Sempre in Kurdistan è in atto anche lo alloggiamento delle armi e dei partiti curdi-iraniani. L’accordo Iran-Iraq prevede il disarmo e il riallocamento di questi personaggi in altre aree non ben definite, ma comunque in Iraq.

Non poteva mancare la questione delle milizie sciite filo iraniane che al momento stanno litigando con quelle sciite irachene. I litigi avvengono non per motivi settari ma per motivi economici. Non essendoci più un controllo territoriale in Iraq c’è un controllo per bande dove gli unici a potersi muovere tra queste milizie sono i clan tribali.
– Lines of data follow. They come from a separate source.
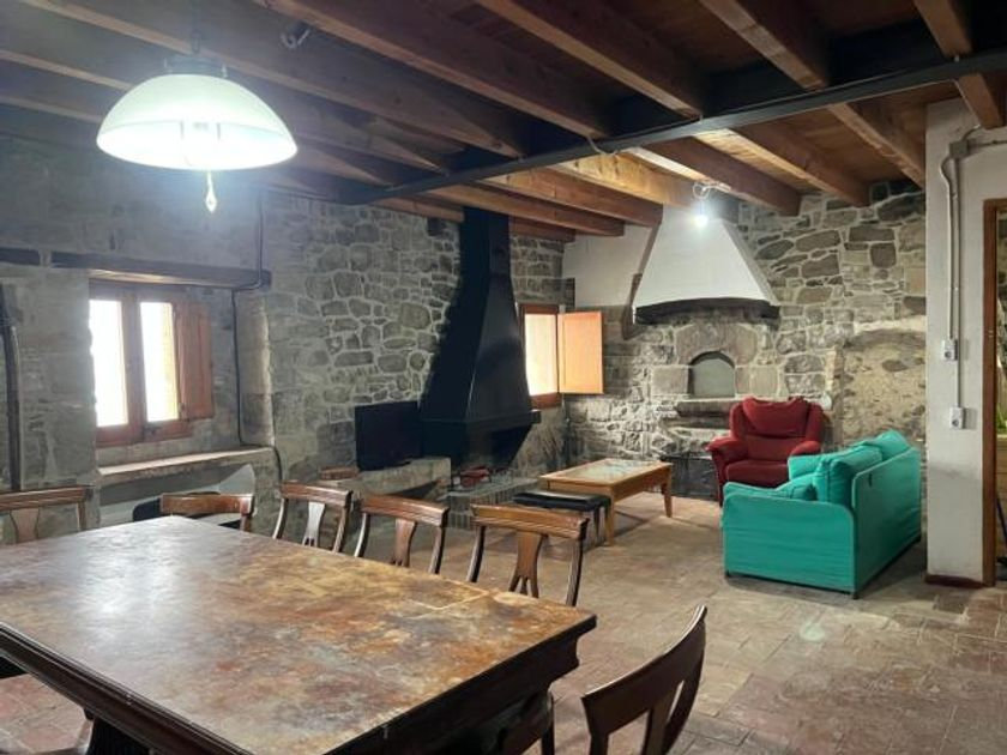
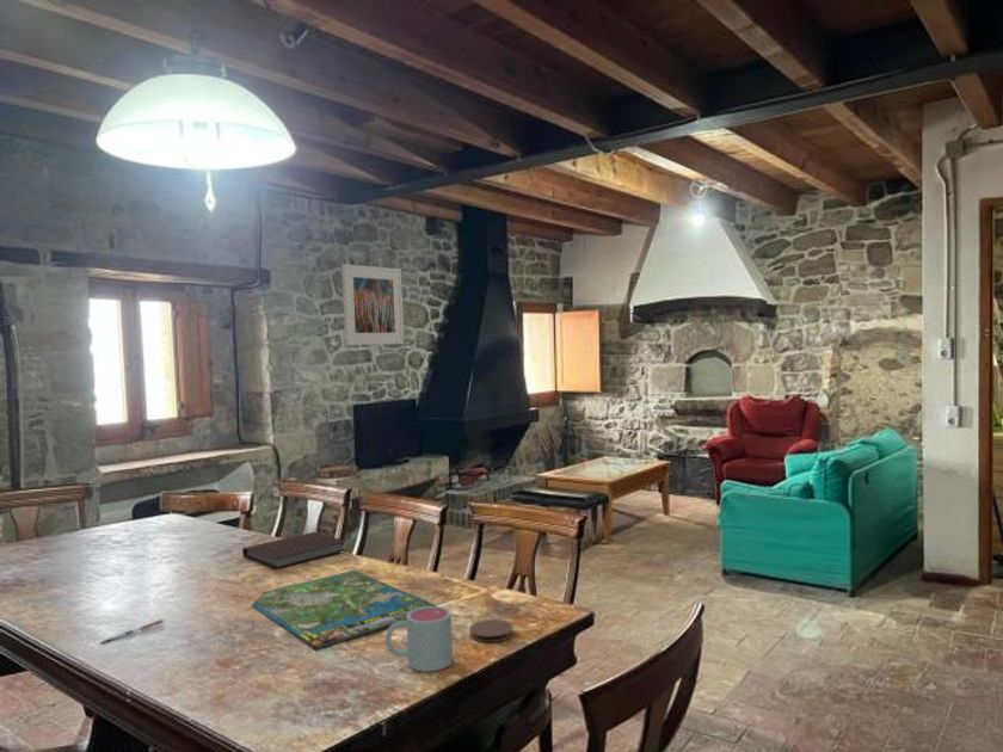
+ pen [99,618,165,645]
+ notebook [241,531,347,571]
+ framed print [340,263,405,346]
+ coaster [468,618,515,643]
+ board game [250,569,438,651]
+ mug [384,605,454,672]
Le milizie chiedo il pizzo, occupano spazi, terreni case di persone scappate dalla guerra oppure semplicemente prendono quello che vogliono perché spesso non vengono pagati e così lo stipendio lo creano. Il traffico più in voga è quello del Captagon tra Siria e resto del Medio Oriente. Un miliardo di pillole sequestrate, pari a sei campi da football coperti di droga figuriamoci quella veduta. A seguire il traffico di petrolio rubato agli oleodotti, attraverso dei buchi, il traffico di organi ed esseri umani prelevati dai campi di sfollati.

Della questione sanitaria non ne parliamo: colpa a Sulaymaniyya. Casi di Cancro Fallujah e Diyala – aree sotto i bombardamenti di proiettili all’uranio impoverito – e ancora ospedali di Ninive senza farmaci per malattie croniche e cancro.

La Turchia merita un capitolo a parte: non vuole pagare la multa comminata dal tribunale internazionale sulla questione del petrolio per questo ha chiuso con varie scuse il porto Ceyhan mettendo in ginocchio non solo l’import export di prodotti petroliferi iracheni, ma mondiale, ha chiesto inoltre all’Iraq di sterminare tutti gli uomini del Pkk, ha chiuso i rubinetti dell’acqua sia sull’Eufrate, tramite la Siria, sia sul Tigri, l’Iraq, la Mesopotamia storica, sta diventando per un terzo desertificato.